Extracted data:
_ _ _
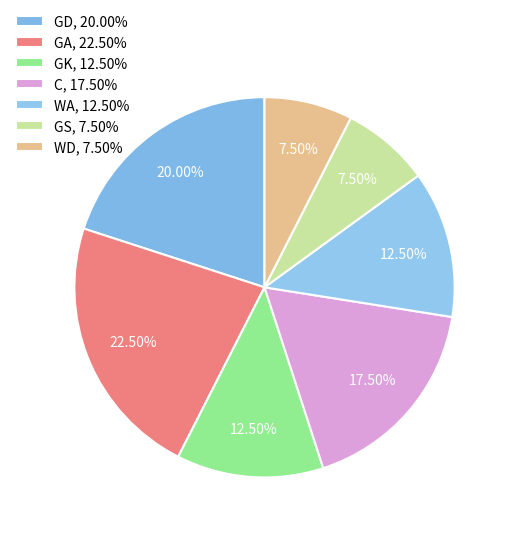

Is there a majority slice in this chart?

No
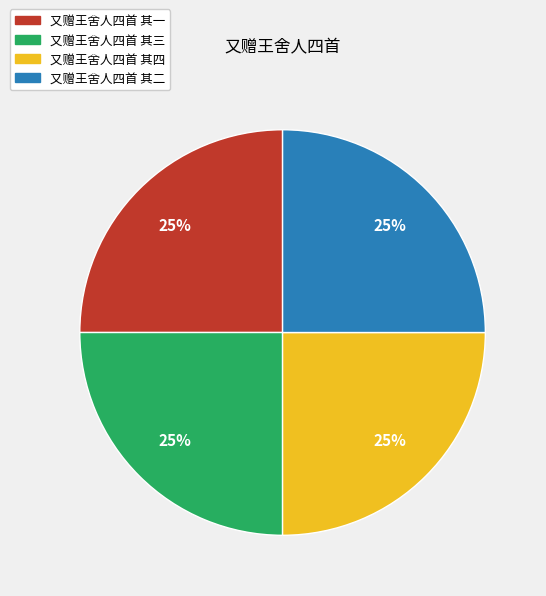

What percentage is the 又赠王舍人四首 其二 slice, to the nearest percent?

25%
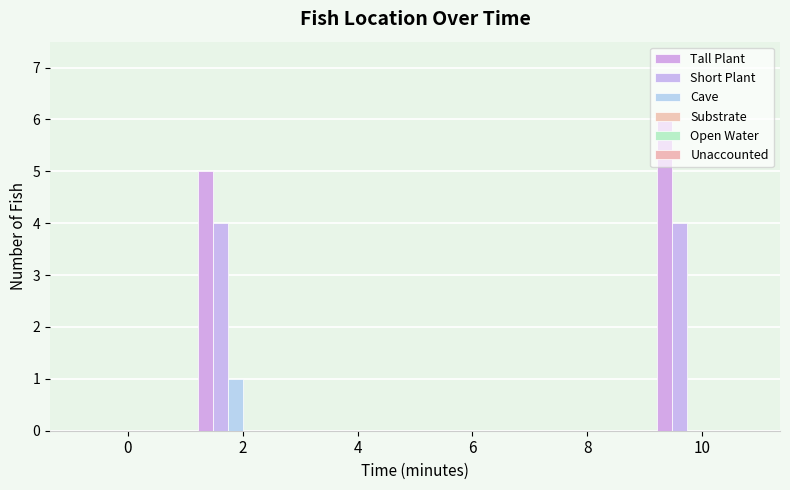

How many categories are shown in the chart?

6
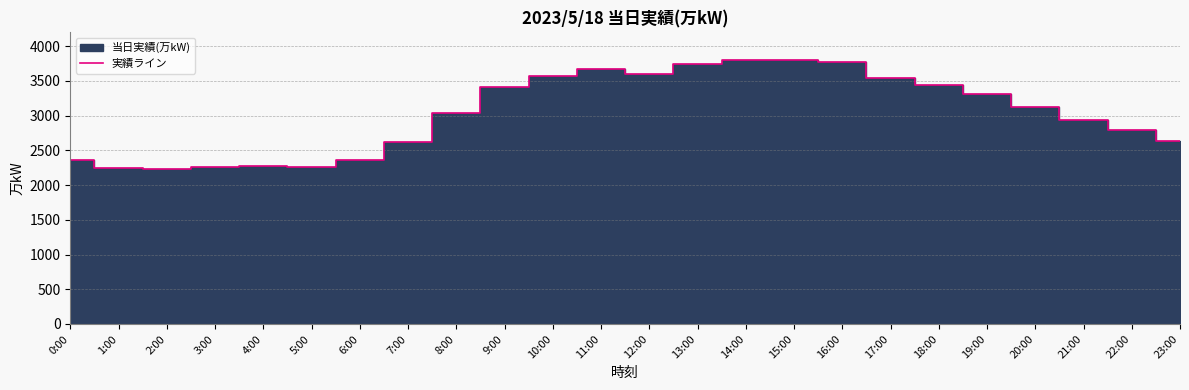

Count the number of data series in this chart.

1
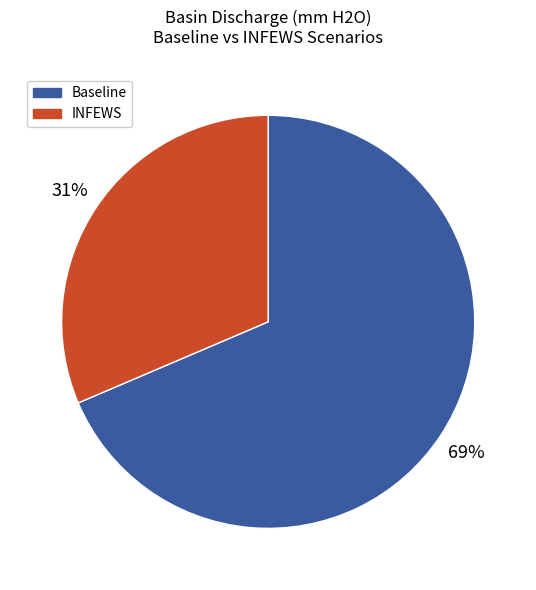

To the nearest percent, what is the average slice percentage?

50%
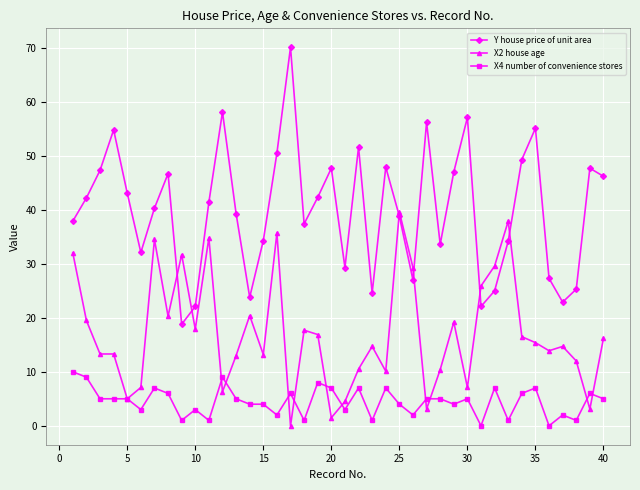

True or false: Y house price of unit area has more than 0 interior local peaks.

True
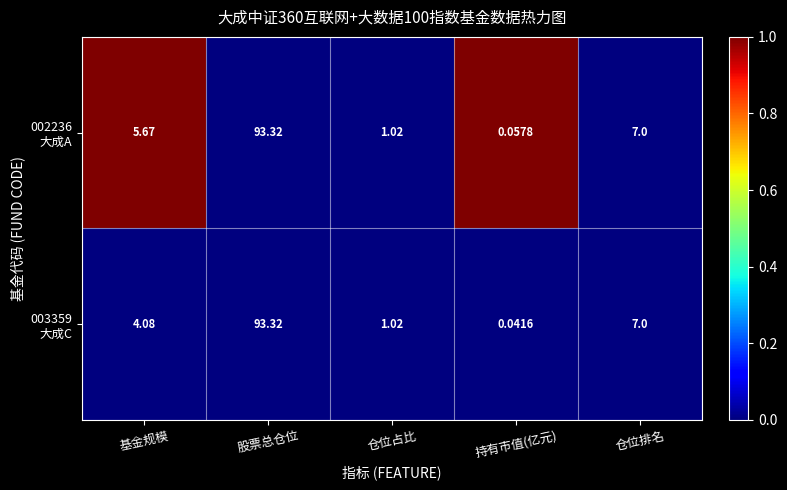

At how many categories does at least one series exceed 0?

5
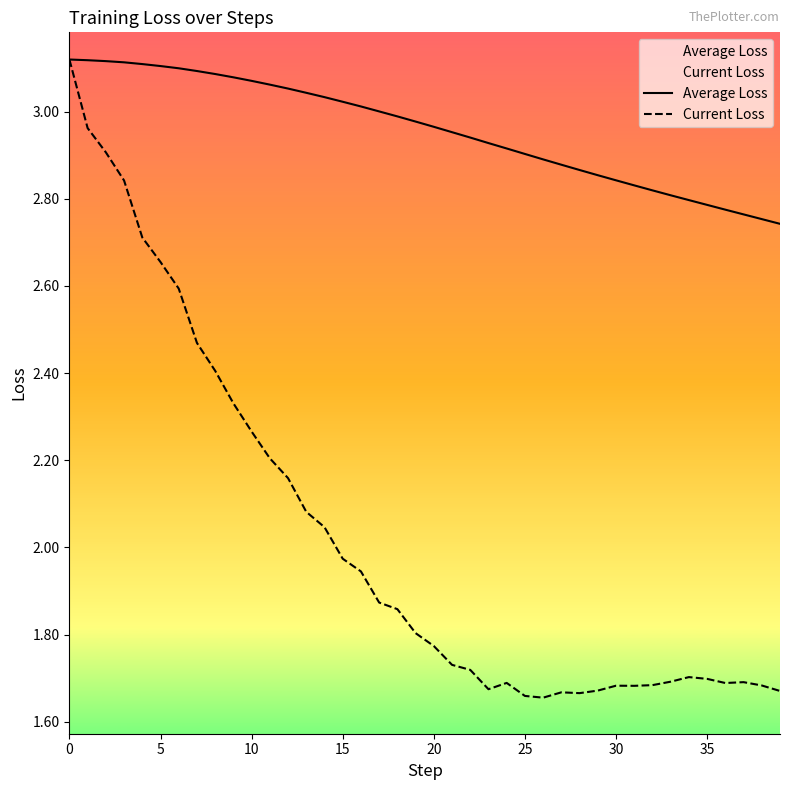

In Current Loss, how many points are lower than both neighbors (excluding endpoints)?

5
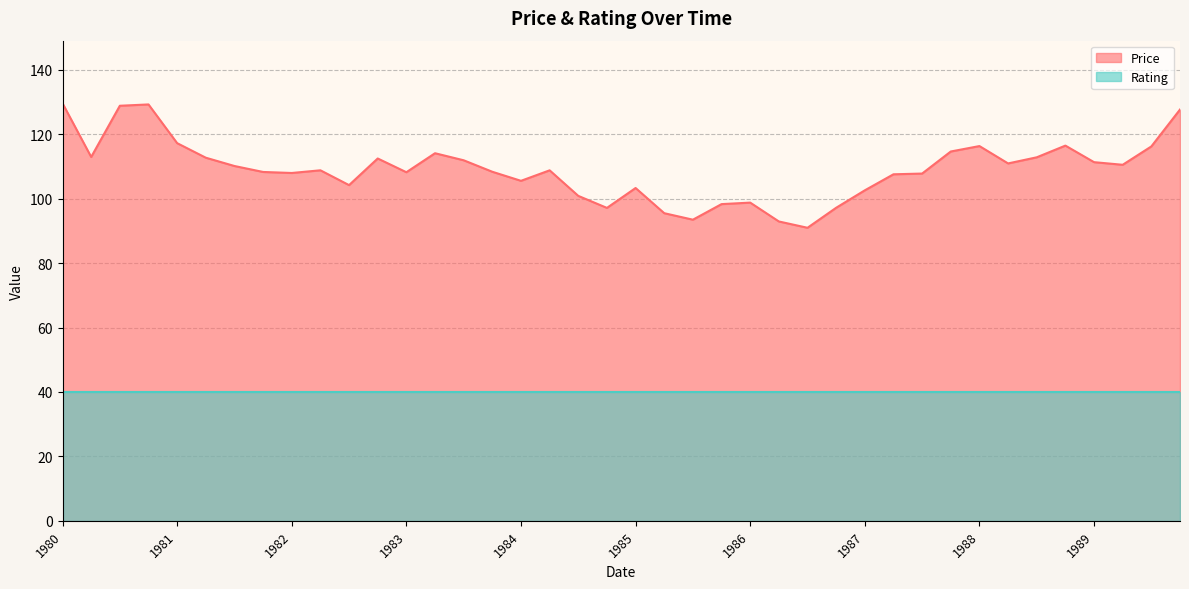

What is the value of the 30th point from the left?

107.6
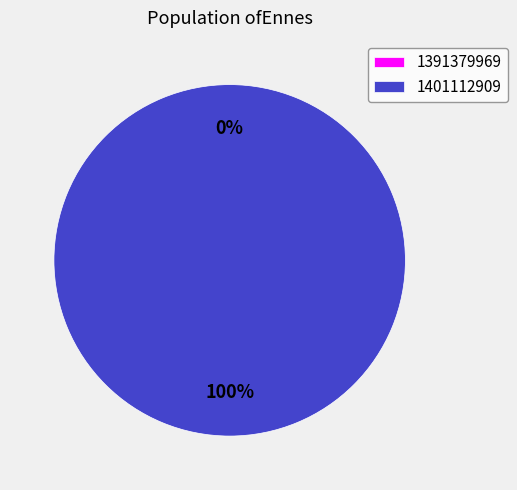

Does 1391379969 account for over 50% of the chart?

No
_ _ _
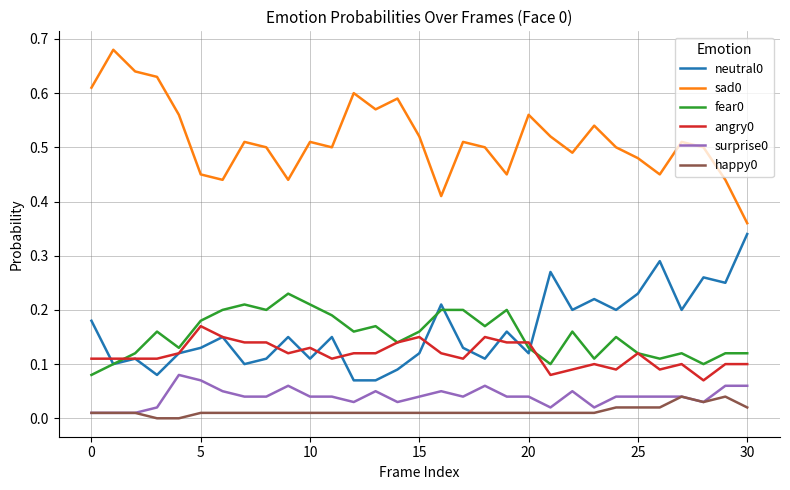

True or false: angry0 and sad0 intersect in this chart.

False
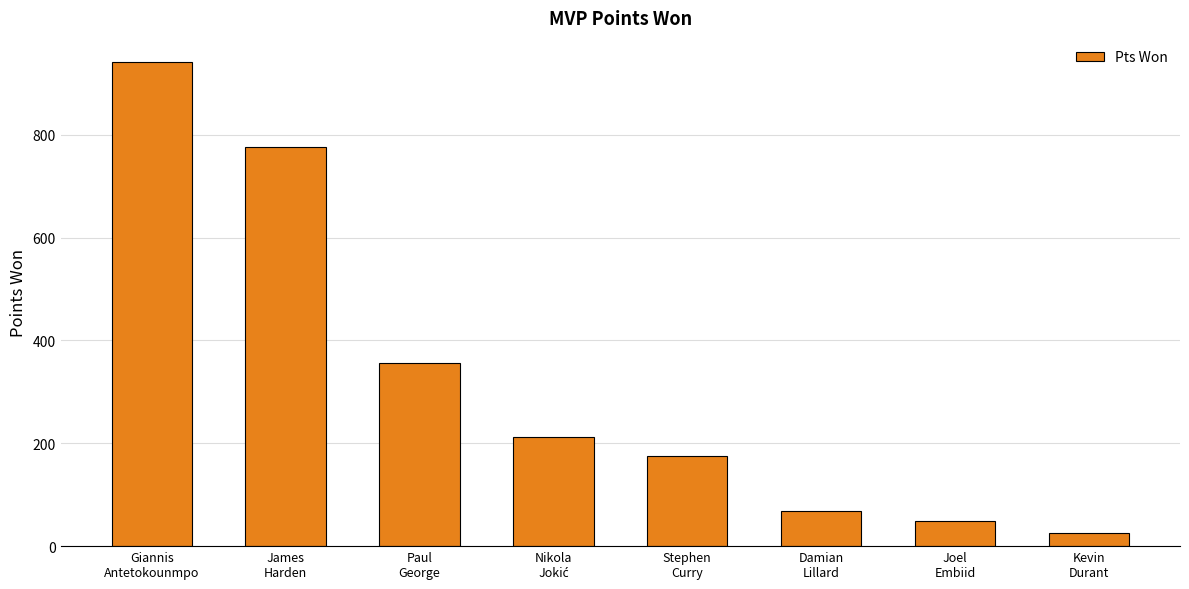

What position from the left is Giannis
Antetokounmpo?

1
_ _ _
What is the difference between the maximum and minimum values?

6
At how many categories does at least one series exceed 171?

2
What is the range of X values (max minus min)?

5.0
_ _ _
Exercise requirements: Turn the lines of the entries above into a numbered list, beginning at the line that contains "Is there a majority slice in this chart?" and stopping after the line that contains "Does 1391379969 account". Leave out blank lines and the pictures.

Result for this exercise:
1. Is there a majority slice in this chart?
2. No
3. What percentage is the 又赠王舍人四首 其二 slice, to the nearest percent?
4. 25%
5. How many categories are shown in the chart?
6. 6
7. Count the number of data series in this chart.
8. 1
9. To the nearest percent, what is the average slice percentage?
10. 50%
11. True or false: Y house price of unit area has more than 0 interior local peaks.
12. True
13. At how many categories does at least one series exceed 0?
14. 5
15. In Current Loss, how many points are lower than both neighbors (excluding endpoints)?
16. 5
17. What is the value of the 30th point from the left?
18. 107.6
19. Does 1391379969 account for over 50% of the chart?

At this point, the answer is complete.